**REQUEST 1:** Quote the full text of the sermon for the Second Sunday of Easter, word for word.
**REQUEST 2:** In the stored data entries, rename "session" to "class" wherever it occurs, and reproduce every line of the entries with nothing else altered.

**EXERCISE TEXT:**
Sunday, April 16, 2023

2 Easter

 


April 16, 2023

 

John 20.19-31

 

+ It’s hard to believe that Easter was one week ago.

 

This Second Sunday of Easter is also called “Low Sunday.”

 

Well, it’s called Quasimodo Sunday, from the old Latin Mass in which the newly baptized were welcomed “as newborn infants.”

 

It’s a time for us to truly sit back and enjoy Easter without all pomp of last Sunday.

 

Because, as we know, Easter lasts 40 days.

 

And we will be celebrating this Easter season until the Feast of the Ascension.

 

For these next few weeks, in our scripture readings on Sunday morning, we will be encountering the newly resurrected Christ.

 

As we do in our Gospel reading for today.

 

But today’s Gospel deals with so much more than that.

 

It deals with that good old friend of ours, doubt.

 

While some clergy people I know, try to avoid discussing issues like doubt or atheism, I actually gladly welcome the challenge, as you very well know.

 

You know how I feel about atheism and agnosticism.

 

I truly believe they are very valid religious expressions.

 

And important ones.

 

And I respect and admire the many atheist people I know in my own life and in society.

 

I have also been very honest with all of you about my own doubts at times.

 

I was an agnostic at one point in my life.

 

And…well…to be blunt…I still am. Kind of.

 

In fact, we all are to some extent.

 

Agnosticism, after all, is simply saying “we don’t know” for certain.

 

And I don’t.

 

That’s why I have faith.

 

I don’t know for certain about many things, but I still go forward in faith.

 

And there is nothing wrong with any of that.

 

Let’s face it, doubt is an important and essential part of our faith life.

 

We essentially can’t have real faith without real doubt.

(Stored data entries)

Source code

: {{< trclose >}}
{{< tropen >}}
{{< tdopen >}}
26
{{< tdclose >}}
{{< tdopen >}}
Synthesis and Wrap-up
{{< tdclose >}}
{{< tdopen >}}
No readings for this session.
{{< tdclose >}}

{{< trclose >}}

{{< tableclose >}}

**FINAL ANSWER 1:**
Sunday, April 16, 2023

2 Easter

 


April 16, 2023

 

John 20.19-31

 

+ It’s hard to believe that Easter was one week ago.

 

This Second Sunday of Easter is also called “Low Sunday.”

 

Well, it’s called Quasimodo Sunday, from the old Latin Mass in which the newly baptized were welcomed “as newborn infants.”

 

It’s a time for us to truly sit back and enjoy Easter without all pomp of last Sunday.

 

Because, as we know, Easter lasts 40 days.

 

And we will be celebrating this Easter season until the Feast of the Ascension.

 

For these next few weeks, in our scripture readings on Sunday morning, we will be encountering the newly resurrected Christ.

 

As we do in our Gospel reading for today.

 

But today’s Gospel deals with so much more than that.

 

It deals with that good old friend of ours, doubt.

 

While some clergy people I know, try to avoid discussing issues like doubt or atheism, I actually gladly welcome the challenge, as you very well know.

 

You know how I feel about atheism and agnosticism.

 

I truly believe they are very valid religious expressions.

 

And important ones.

 

And I respect and admire the many atheist people I know in my own life and in society.

 

I have also been very honest with all of you about my own doubts at times.

 

I was an agnostic at one point in my life.

 

And…well…to be blunt…I still am. Kind of.

 

In fact, we all are to some extent.

 

Agnosticism, after all, is simply saying “we don’t know” for certain.

 

And I don’t.

 

That’s why I have faith.

 

I don’t know for certain about many things, but I still go forward in faith.

 

And there is nothing wrong with any of that.

 

Let’s face it, doubt is an important and essential part of our faith life.

 

We essentially can’t have real faith without real doubt.

**FINAL ANSWER 2:**
Source code

: {{< trclose >}}
{{< tropen >}}
{{< tdopen >}}
26
{{< tdclose >}}
{{< tdopen >}}
Synthesis and Wrap-up
{{< tdclose >}}
{{< tdopen >}}
No readings for this class.
{{< tdclose >}}

{{< trclose >}}

{{< tableclose >}}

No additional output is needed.